I know, I know. Why on earth would the state of California and gun control groups like Giffords sue the ATF over the agency's rule treating many unfinished frames and receivers as if they're completed firearms? After all, isn't that what they want? And aren't Second Amendment organizations suing over the same rule?
Yes and yes. But the ATF's new rule doesn't go far enough for the gun grabbers, since the agency has said that 80 percent frames and receivers by themselves aren't necessarily considered firearms. Instead, they must be sold with the tools necessary to finish the job in order to be considered firearms. California Attorney General Rob Bonta and the other plaintiffs claim the agency should apply that same designation to unfinished frames and receivers that aren't sold as part of "buy, build, shoot" kits, and on Monday a federal judge agreed.
Senior U.S. District Judge Edward Chen agreed with that argument as it pertains to a portion of the final rule, "Example 4," which states that a “billet or blank of an AR-15 variant receiver without critical interior areas having been indexed, machined, or formed that is not sold, distributed, or possessed with instructions, jigs, templates, equipment, or tools such that it may readily be completed” is not a receiver.
Chen wrote that ATF failed to take into account all factors related to the “readily” assessment, such as time and the easy availability of jigs and tools that could turn an incomplete receiver into a receiver, thus creating a firearm. The term "readily" is defined as "a process, action, or physical state that is fairly or reasonably efficient, quick, and easy, but not necessarily the most efficient, speediest, or easiest process, action, or physical state.”
“ATF has simply disregarded the ease by which tools/jigs are available (from whatever source) which would render a receiver blank ‘readily convertible’ to a completed receiver," Chen wrote in his 46-page opinion vacating Example 4.
The judge also found that federal regulators' argument that already existing criminal law could be applied to those that skirt the rules failed to address the issues that render the regulation arbitrary and capricious, and said the plaintiffs proved they were likely harmed by the lack of regulation of ghost guns, refuting ATF's argument that the plaintiffs did not have standing to sue.
“The court further finds that ATF acted arbitrarily and capriciously with respect to its categorical determinations that AR-type partially complete receivers that are not indexed or machined and not sold with, e.g., a jig or tools are not firearms for purposes of the GCA,” Chen wrote.

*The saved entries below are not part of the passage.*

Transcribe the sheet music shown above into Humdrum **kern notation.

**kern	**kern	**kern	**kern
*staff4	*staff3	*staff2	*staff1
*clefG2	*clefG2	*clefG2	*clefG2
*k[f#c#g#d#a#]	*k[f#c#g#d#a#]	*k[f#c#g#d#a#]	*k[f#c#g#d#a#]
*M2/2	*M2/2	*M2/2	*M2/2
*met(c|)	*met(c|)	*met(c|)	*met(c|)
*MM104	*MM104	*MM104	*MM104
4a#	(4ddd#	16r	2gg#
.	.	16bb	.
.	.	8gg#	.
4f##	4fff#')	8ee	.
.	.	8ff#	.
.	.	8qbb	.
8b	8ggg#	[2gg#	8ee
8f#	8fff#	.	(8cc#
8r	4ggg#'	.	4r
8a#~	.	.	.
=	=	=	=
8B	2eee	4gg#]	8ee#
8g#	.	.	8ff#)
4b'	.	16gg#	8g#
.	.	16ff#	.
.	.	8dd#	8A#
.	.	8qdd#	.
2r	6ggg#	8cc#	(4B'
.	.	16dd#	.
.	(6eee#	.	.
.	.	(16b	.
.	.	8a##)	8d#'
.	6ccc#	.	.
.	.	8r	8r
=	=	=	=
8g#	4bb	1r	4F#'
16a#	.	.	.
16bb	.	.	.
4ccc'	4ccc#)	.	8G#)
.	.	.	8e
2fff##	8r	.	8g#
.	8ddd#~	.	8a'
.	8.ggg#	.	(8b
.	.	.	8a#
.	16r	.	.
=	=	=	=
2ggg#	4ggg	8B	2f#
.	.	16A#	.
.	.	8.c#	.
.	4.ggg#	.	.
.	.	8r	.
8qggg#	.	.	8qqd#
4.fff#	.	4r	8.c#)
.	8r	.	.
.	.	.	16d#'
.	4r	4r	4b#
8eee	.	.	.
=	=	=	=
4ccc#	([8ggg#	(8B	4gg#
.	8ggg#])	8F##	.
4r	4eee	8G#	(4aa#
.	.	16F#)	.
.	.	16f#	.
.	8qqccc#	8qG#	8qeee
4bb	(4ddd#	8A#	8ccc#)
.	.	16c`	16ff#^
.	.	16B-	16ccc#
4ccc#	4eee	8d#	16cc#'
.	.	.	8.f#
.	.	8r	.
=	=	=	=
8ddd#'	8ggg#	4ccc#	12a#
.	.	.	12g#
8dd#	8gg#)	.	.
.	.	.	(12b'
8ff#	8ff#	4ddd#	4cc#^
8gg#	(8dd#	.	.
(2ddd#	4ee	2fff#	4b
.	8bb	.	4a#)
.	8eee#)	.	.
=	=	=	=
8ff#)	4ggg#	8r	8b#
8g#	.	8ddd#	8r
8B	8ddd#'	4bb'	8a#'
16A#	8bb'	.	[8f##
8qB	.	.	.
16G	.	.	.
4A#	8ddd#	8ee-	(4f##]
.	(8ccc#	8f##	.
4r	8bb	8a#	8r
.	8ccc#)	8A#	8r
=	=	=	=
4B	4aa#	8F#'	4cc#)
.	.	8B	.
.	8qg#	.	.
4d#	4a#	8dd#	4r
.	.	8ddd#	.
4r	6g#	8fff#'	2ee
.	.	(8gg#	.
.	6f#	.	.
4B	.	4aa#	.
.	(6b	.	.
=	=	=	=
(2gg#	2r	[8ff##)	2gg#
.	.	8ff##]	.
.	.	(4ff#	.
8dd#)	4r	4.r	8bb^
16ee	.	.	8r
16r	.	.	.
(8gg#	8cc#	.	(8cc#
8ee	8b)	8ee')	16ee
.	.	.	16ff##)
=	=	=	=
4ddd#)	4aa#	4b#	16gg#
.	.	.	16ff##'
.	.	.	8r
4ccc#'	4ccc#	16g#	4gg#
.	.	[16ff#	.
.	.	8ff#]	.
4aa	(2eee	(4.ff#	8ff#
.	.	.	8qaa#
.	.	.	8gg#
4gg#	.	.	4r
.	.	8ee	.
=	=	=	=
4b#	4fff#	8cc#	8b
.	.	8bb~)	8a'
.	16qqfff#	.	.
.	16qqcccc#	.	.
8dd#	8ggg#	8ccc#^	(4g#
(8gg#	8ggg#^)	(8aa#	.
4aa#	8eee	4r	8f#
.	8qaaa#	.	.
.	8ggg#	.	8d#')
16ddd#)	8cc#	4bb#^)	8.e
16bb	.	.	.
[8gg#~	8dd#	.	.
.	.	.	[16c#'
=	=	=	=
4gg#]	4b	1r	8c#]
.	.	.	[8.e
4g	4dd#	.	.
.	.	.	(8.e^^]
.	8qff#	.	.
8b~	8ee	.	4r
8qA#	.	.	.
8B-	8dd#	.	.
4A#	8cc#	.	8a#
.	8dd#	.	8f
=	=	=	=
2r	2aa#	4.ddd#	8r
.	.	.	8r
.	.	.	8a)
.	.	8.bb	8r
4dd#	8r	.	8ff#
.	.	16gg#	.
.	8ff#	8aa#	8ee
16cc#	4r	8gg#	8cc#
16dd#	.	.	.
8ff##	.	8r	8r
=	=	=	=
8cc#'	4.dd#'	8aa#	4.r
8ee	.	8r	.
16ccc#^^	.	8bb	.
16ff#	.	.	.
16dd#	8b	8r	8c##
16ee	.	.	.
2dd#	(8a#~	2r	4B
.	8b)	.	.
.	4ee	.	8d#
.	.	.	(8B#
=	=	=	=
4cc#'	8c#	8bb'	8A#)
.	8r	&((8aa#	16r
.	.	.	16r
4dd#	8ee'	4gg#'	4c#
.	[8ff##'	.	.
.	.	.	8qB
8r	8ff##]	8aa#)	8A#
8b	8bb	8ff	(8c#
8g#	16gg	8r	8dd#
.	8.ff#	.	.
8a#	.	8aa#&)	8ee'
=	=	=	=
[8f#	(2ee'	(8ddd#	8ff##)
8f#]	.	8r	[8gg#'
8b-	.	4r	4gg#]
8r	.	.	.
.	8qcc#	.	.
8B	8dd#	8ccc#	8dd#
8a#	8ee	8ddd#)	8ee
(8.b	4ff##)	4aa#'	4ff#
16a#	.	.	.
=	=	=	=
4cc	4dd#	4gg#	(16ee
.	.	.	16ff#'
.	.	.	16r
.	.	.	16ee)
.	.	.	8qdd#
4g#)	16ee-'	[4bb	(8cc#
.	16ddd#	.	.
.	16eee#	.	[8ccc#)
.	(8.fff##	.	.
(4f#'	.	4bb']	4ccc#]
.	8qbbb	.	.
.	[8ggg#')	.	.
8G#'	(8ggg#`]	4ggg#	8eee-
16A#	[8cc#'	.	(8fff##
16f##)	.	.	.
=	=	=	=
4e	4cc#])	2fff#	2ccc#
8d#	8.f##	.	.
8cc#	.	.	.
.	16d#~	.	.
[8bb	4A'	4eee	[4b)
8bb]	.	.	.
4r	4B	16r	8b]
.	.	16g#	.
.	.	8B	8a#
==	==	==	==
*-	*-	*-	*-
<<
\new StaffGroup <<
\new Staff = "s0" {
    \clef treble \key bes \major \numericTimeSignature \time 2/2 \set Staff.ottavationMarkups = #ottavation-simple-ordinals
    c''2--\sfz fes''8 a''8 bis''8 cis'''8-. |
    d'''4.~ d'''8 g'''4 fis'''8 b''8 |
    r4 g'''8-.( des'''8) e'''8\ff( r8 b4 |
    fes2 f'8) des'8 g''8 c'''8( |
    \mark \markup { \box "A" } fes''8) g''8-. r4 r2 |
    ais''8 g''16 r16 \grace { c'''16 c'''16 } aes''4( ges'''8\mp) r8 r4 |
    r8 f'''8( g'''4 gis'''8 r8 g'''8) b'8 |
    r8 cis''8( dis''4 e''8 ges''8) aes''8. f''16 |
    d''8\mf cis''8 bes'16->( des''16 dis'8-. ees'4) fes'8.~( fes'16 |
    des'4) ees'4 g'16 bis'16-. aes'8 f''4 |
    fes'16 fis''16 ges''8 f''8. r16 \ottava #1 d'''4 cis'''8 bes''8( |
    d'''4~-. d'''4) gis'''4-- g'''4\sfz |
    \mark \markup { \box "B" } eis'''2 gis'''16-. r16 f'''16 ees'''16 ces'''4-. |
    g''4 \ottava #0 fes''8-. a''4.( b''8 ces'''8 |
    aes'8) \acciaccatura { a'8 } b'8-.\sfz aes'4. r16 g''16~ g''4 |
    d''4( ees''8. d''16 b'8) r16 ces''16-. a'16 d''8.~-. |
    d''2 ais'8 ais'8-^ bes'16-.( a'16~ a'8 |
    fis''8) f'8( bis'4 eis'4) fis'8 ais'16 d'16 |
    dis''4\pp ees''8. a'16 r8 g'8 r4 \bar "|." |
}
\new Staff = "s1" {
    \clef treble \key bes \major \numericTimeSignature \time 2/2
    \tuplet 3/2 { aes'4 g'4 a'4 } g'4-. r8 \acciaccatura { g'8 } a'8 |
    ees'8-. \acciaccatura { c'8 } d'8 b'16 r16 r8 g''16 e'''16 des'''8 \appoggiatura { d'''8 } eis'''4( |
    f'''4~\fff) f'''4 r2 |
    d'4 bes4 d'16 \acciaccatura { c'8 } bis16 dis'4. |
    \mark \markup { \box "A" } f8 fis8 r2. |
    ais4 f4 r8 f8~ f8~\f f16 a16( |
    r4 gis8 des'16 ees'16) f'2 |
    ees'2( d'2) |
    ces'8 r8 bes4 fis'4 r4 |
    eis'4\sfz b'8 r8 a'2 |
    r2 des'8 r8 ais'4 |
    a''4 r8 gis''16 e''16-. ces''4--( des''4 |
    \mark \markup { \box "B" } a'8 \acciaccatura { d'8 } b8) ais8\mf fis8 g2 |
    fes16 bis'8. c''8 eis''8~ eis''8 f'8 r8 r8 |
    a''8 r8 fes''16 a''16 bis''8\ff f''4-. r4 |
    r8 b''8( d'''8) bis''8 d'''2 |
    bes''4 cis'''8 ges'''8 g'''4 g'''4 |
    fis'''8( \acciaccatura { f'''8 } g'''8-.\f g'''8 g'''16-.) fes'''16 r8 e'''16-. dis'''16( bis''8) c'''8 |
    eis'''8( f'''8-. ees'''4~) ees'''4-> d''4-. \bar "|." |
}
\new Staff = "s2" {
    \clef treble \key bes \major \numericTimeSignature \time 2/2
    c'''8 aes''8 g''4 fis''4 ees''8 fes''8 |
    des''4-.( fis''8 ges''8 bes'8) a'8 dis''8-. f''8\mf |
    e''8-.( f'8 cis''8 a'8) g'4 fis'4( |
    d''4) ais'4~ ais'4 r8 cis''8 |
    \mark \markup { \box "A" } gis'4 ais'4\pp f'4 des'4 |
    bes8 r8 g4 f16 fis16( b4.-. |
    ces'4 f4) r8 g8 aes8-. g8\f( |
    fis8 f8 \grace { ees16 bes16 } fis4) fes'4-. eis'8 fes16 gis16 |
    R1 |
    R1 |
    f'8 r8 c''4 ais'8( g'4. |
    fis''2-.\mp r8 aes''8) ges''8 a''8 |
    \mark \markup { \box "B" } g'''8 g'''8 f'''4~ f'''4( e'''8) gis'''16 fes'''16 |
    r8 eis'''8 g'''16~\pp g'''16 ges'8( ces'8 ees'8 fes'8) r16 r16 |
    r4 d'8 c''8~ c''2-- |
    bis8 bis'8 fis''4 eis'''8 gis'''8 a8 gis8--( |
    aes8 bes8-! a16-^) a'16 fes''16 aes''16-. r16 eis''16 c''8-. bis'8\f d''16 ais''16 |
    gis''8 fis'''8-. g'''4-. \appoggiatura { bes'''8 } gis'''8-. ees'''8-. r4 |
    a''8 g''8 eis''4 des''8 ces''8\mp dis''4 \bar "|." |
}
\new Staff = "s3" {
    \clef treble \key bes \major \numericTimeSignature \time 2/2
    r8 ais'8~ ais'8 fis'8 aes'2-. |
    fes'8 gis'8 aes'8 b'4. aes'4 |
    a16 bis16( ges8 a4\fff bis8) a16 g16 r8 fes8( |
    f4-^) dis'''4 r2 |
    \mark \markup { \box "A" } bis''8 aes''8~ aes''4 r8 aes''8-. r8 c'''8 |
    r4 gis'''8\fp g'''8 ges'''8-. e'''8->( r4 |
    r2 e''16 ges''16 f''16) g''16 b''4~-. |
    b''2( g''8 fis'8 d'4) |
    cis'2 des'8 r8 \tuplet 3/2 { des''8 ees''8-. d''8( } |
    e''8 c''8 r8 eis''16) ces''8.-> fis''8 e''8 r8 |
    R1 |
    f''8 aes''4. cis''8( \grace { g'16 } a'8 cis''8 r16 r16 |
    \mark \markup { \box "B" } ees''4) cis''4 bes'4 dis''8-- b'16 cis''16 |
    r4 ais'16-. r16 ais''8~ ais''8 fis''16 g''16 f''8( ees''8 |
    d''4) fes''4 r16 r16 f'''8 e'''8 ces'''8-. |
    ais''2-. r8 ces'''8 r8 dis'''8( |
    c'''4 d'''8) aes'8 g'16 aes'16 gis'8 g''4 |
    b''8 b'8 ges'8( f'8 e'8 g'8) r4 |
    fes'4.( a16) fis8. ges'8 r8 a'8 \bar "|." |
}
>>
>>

Second Amendment groups, on the other hand, contend the entire ATF rule is a violation of the Administrative Procedures Act, along with the Gun Control Act and the U.S. Constitution because it treats unfinished frames and receives as if they're completed firearms. In that respect, Chen's ruling actually helps to make the case from organizations like the Firearms Policy Coalition by broadening the scope of the rule even further than the ATF was willing to go.
The Firearms Policy Coalition asked the Supreme Court to grant cert to its challenge to the ATF rule earlier this month, so Judge Chen's ruling is hardly going to be the last word in the litigation around the agency's attempt to go after unfinished frames and receivers. And while California AG Rob Bonta and Giffords are praising Chen's ruling, they'll be singing a different tune if their litigation ends up assisting gun owners in overturning the rule in its entirety, which is a distinct possibility in the not-too-distant future.